Saved data entries:
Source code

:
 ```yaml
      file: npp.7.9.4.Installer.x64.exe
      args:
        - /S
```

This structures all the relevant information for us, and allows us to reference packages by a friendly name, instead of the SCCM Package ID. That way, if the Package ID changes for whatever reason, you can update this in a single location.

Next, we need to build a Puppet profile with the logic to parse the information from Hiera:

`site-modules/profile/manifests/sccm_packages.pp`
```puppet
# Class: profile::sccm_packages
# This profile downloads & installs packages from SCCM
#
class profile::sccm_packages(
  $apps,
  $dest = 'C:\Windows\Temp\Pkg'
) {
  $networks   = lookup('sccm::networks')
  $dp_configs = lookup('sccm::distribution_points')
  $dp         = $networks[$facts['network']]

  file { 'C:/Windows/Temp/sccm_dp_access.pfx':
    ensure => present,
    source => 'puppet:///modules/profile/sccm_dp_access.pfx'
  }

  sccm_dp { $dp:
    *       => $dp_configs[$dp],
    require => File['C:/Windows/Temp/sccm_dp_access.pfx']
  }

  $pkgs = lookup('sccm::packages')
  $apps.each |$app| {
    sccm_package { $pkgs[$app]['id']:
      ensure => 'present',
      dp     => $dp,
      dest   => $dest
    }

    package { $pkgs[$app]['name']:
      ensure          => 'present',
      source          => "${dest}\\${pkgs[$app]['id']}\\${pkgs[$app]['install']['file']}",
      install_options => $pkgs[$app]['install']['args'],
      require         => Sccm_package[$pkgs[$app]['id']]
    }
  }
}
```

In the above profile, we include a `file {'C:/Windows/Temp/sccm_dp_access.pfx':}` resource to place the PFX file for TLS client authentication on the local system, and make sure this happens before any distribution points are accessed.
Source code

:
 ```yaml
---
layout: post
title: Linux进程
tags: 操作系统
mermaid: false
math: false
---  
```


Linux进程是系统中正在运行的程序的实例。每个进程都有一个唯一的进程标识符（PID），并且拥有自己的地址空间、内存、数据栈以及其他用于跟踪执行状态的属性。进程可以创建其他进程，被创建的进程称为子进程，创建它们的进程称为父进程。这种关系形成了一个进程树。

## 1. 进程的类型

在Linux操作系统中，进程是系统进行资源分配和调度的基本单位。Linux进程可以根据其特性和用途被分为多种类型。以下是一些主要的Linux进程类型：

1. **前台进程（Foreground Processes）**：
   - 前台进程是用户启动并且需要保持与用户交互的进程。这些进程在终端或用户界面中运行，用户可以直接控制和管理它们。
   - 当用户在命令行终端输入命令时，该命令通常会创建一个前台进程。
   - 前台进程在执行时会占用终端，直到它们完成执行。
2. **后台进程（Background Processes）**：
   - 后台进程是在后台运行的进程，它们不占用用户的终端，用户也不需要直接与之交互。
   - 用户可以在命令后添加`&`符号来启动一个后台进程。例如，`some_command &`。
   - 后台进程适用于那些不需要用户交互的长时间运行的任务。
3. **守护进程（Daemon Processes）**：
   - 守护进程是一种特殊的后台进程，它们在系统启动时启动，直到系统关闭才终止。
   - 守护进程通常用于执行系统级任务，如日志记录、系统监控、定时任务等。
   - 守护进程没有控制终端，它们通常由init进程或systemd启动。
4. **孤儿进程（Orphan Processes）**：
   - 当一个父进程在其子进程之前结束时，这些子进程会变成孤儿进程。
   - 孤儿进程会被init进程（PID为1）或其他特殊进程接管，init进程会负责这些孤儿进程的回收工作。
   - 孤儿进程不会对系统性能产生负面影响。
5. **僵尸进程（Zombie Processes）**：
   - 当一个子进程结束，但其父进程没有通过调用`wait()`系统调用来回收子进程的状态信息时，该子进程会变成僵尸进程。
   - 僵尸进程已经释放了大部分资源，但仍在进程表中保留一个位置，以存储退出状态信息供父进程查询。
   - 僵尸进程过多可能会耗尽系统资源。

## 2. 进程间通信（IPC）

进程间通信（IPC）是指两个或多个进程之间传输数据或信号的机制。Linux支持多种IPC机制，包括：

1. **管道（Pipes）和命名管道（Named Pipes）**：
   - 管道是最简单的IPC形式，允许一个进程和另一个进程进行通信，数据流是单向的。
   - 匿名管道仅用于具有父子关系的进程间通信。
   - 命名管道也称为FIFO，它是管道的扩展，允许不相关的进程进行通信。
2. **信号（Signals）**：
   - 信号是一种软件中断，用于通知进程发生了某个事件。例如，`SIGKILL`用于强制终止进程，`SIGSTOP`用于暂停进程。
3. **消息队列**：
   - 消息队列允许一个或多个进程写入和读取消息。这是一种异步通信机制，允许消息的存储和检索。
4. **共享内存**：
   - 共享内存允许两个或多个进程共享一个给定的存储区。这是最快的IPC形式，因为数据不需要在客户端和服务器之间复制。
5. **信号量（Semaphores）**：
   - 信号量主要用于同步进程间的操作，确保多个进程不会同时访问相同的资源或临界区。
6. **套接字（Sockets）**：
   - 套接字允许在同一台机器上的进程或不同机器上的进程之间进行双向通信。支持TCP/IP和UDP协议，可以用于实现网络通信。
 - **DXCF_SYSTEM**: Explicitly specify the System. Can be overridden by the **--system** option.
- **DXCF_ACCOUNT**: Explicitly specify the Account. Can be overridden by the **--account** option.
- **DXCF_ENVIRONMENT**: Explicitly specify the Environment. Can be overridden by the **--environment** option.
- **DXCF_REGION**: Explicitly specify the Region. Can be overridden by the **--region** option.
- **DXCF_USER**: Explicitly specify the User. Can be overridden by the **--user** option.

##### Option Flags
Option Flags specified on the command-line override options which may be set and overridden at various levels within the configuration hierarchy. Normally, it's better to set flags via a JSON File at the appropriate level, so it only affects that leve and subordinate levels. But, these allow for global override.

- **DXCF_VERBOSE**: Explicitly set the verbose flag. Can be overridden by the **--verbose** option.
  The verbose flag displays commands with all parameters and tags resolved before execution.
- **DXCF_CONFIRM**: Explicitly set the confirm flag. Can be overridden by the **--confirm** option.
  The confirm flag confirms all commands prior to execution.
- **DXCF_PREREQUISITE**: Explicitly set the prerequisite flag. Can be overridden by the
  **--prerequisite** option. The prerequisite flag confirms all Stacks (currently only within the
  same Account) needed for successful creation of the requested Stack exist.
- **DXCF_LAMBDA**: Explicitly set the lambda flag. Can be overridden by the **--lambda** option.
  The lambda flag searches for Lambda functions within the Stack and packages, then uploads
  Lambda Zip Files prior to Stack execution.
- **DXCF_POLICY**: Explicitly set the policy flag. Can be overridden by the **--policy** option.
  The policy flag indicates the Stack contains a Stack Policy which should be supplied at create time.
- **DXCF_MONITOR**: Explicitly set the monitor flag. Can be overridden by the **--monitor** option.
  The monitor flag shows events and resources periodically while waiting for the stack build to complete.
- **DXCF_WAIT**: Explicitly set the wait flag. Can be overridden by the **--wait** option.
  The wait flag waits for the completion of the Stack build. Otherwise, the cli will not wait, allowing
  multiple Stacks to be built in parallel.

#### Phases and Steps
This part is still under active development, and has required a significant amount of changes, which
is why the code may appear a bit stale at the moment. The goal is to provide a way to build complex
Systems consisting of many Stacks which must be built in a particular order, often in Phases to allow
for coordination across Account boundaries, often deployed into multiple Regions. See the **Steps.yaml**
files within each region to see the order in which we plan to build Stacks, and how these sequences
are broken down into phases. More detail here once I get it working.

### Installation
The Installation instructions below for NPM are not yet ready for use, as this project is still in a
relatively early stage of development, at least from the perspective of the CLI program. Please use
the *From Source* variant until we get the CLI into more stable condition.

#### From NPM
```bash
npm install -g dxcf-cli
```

== EXERCISE PROMPT ==
A single number is required: the count of lines in the data above that include the word "built".

== YOUR RESPONSE ==
2